Successful growth businesses typically operate through a mix of company and trust structures, which help to create separation of assets and liabilities, improve tax efficiency, promote risk management for your business interests and allow for change as it occurs.

In the early stages of running a business, the philosophy is often to keep the structure simple and the costs low, and when a business stays small, it may be entirely appropriate to keep it that way.

If your business is growing and you’re considering expanding beyond your solo status, it’s time to consider whether your structure is geared for the business you envisage it becoming.

The challenge? Knowing the right time to put in place a more efficient structure.

When should you change?

If you have a very clear vision for your business and are planning for it to grow to a significant size, there is a lot of merit in putting the basic structure in place at the beginning. Equally, if your plan is to maintain a micro-business, keep your structure simple and don’t be seduced by advice that over-complicates what you need. Your business structure should be appropriate and consistent with your expectations for the business – be they large or small.

More often than not, business owners start off small but need to make changes when growth accelerates. Changing your business structure can be costly, so the earlier you identify the right structure – or the need to restructure – the better. As always, with opportunities missed there can be consequences and you may find yourself exposed to capital gains tax and stamp duty as well as the distraction of changing how your business operates.

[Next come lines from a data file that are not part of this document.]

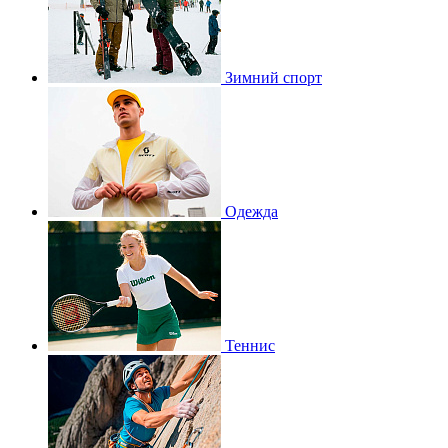
Зимний спорт
Одежда
Теннис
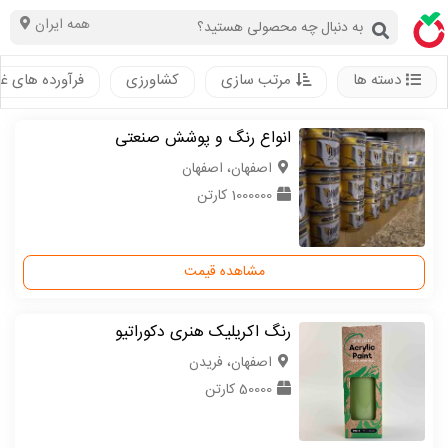
همه ایران
دسته ها
مرتب سازی
کشاورزی
فرآورده های غ
انواع رنگ و پوشش صنعتی
اصفهان، اصفهان
1000000 کارتن
مشاهده قیمت
رنگ اکریلیک هنری دکوراتیو
اصفهان، فریدن
50000 کارتن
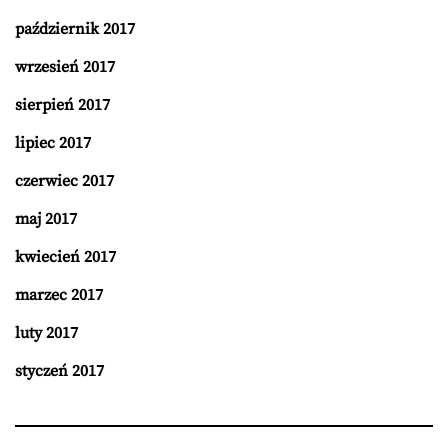
październik 2017
wrzesień 2017
sierpień 2017
lipiec 2017
czerwiec 2017
maj 2017
kwiecień 2017
marzec 2017
luty 2017
styczeń 2017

What should you be looking for?

The most common indicator that it’s time for a change is a significant increase in the activity, profit and assets of your business.

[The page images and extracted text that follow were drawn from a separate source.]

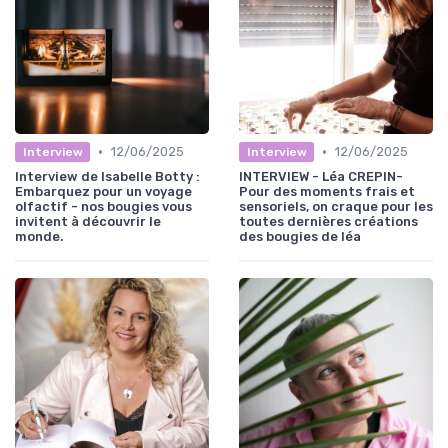
•
•
12/06/2025
12/06/2025
Interview
Interview
Interview de Isabelle Botty :
INTERVIEW - Léa CREPIN-
Embarquez pour un voyage
Pour des moments frais et
olfactif - nos bougies vous
sensoriels, on craque pour les
invitent à découvrir le
toutes dernières créations
monde.
des bougies de léa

Generally speaking, ‘significant’ means that if the earnings of the business or activity extend beyond the personal output of the soloist then business value is starting to accrue.

But there can be hidden value in a business that needs to be considered, and this has to do with the creation of intellectual property or new opportunities that could send the value of a business skyrocketing before the activity occurs.

If you identify these emerging features in your business it’s time to consider whether the structure you have established is appropriate for the longer term.

Why should you change?

Your business can be a large asset – maybe the biggest asset you own if things work out – but with that comes risk, tax, and complication. The structure chosen will facilitate control over these factors.

The material increase in your tax exposure as a result of increasing profits and earnings prompts a need for change and is when most people trundle off to their accountant. It’s normal that you don’t want to pay any more tax than is necessary, the right structure can help to manage the impact of tax and the timing differences between profit and cash appearing in your business.

Finally, if you’re expecting to sell your business or introduce partners or stakeholders at any point in the future, then structure makes a huge difference. To maximise your access to tax concessions and in particular the capital gains tax (CGT) small business concessions, you need to have your structure right well in advance of any sale or merger.

Don’t believe your accountant can wave the magic wand after the event without risk, managing this position after it is too late is only about mitigating the damage – the real opportunity is already lost.

Managing the transition

There are some ways to manage the tax costs associated with a change in structure. The first thing to do is to identify the structure that is right for your business. From there, quantify the cost of any change and the best way to put it into effect.

It is essential that you get advice before you make any major structural changes to your business. Ensure there is plenty of time and that you have a solution in place to transition the control and leadership as part of a total fully managed transition.

How did you determine the best structure for your business? What have the implications been?